Amazon acts as a storefront for many independent merchants, just like Taobao does. This mirrors the way my wife uses amazon and Taobao, but we find Amazon to be more reliable in quality. And then there is jd.com....
Having used the Baidu Android software, it's really really nice. I'd love to see a version in English.
Baidu will have to go from copy cat to innovator to make this work.

Right now Baidu is missing a differentiatior that shows how it is better. Unlike T-Shirts that you can find a market for knock-offs search engines are free to the end user so you have to compete on quality, or on "default install". Baidu is missing both of those.

I hate to call Baidu a 'chinese knock off', but in the purest sense of the word it is. They simply take Western internet phenomenons; Street Maps, Open collaborative encyclopedia, crawler based search engine, even a TV/youtube service which I've used to watch star trek (TNG torrents post season 6-7 get very slow and netflix didn't exist at the time). And copy their feature sets, even stealing whole american templates. Last time I used Baidu's video service they literally stole their layout and color scheme from pornhub down to ad placement and video selection.

Lastly Betteridge's Law of Headlines.[1]

[1] http://en.wikipedia.org/wiki/Betteridge%27s_law_of_headlines

>I'm not a racist, but I think all the Chinese do is copy other people's work.
(comment deleted)
> I'm not a racist, but when a country has almost no IP protections and artificially limits access to international competitors via a firewall, it sets up an environment where copying other peoples' work is a very low-risk and profitable proposition.
> Rumours have been circulating that the Chinese search engine is developing a bike that could drive itself through packed city streets.

I will believe it when I see it.

It is kind of fun to imagine fleets of riderless bikes shuttling themselves around cities to meet demand. HubWay, CitiBike, and similar services would love that; I don't have any citation, but I would guess that manual shuttling and redistribution of bikes is a significant portion of their operating cost.
> Baidu is the biggest search engine in China, beating Google as well as local competitors like Sogou and 360

That's not terribly surprising given that Google has been blocked in China since June 1.

https://en.greatfire.org/google.com

Although many would dismiss Baidu as a Chinese Google copycat, the fact is Baidu's founder developed his own page ranking method independently around/before the time PageRank came into existence.

Here's what Wikipedia says in its PageRank entry (Robin Li is Baidu's founder and CEO)

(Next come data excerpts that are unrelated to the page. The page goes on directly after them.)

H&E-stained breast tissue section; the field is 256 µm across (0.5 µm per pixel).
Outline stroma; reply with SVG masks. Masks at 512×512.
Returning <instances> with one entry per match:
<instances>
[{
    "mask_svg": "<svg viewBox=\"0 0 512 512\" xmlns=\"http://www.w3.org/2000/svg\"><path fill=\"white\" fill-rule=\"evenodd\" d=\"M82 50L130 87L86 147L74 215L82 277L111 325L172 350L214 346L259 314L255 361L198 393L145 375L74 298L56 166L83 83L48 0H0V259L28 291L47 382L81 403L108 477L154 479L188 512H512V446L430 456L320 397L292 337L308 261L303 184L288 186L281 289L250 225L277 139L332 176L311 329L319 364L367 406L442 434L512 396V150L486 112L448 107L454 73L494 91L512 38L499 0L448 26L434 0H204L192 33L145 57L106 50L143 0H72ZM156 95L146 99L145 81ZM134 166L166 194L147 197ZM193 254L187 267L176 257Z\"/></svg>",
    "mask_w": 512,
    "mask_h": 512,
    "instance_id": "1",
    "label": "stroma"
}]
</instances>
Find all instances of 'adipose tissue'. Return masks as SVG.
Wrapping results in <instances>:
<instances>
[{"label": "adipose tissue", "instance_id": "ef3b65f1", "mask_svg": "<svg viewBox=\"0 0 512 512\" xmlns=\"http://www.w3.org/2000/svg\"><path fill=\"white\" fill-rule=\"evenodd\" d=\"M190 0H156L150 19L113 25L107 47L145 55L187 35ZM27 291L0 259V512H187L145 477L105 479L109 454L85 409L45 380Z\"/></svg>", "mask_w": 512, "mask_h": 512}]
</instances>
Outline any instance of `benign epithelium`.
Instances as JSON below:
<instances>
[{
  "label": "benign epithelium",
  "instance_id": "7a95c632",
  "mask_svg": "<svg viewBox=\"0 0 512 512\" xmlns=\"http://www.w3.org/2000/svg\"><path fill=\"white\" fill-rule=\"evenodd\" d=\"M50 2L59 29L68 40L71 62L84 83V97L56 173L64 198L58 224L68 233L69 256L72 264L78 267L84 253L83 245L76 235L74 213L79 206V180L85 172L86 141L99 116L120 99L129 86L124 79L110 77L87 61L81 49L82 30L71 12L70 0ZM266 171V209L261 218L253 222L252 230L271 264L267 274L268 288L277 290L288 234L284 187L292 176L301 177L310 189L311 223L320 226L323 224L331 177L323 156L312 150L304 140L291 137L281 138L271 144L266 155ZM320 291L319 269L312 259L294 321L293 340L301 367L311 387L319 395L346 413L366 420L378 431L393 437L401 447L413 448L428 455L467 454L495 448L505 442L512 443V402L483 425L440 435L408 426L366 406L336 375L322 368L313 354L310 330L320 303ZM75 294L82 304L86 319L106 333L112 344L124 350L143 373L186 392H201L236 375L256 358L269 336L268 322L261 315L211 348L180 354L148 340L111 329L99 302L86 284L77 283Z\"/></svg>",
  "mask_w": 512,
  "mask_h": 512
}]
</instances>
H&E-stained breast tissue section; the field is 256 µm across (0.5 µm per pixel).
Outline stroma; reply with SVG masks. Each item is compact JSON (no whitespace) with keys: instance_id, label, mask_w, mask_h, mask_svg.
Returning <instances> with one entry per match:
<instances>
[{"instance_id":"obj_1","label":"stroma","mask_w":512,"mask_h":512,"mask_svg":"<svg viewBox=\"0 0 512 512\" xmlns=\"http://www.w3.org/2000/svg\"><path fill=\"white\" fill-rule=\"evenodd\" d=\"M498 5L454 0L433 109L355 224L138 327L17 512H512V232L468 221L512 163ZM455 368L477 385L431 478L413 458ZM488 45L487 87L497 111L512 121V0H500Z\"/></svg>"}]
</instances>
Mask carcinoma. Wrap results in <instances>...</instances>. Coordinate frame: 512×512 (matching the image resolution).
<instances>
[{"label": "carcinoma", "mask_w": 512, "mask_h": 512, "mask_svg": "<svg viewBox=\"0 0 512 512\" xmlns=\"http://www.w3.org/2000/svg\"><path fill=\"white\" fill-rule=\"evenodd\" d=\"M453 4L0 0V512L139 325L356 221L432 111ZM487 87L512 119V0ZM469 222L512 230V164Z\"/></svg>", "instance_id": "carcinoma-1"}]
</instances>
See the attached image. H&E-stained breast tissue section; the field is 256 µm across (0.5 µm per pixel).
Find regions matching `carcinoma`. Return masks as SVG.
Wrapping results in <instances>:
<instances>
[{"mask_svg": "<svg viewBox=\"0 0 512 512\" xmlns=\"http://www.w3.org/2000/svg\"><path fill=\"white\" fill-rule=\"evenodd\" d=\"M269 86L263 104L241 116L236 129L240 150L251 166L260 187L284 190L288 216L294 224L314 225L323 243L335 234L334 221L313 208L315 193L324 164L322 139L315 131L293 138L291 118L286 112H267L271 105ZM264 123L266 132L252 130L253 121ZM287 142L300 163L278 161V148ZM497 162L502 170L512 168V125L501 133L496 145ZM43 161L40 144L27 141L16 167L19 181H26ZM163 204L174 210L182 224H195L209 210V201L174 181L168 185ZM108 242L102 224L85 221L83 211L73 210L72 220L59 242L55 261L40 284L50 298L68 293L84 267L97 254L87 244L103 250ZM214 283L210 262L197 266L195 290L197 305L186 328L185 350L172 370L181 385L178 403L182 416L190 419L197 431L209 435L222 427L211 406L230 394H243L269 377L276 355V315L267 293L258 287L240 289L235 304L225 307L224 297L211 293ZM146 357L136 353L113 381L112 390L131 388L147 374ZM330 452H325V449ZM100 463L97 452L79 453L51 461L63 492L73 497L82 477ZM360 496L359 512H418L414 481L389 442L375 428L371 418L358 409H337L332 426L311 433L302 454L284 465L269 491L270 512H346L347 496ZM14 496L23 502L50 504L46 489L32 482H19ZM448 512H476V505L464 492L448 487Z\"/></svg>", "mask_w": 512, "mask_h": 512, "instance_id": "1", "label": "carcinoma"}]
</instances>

>A small search engine called "RankDex" from IDD Information Services designed by Robin Li was, since 1996, already exploring a similar strategy for site-scoring and page ranking.[16] The technology in RankDex would be patented by 1999[17] and used later when Li founded Baidu in China.[18][19] Li's work would be referenced by some of Larry Page's U.S. patents for his Google search methods.[20]

I do not like Baidu and use Bing whenever possible (Google is too unstable in China). But again, the fact is one can dismiss Baidu for its many products but perhaps not its search.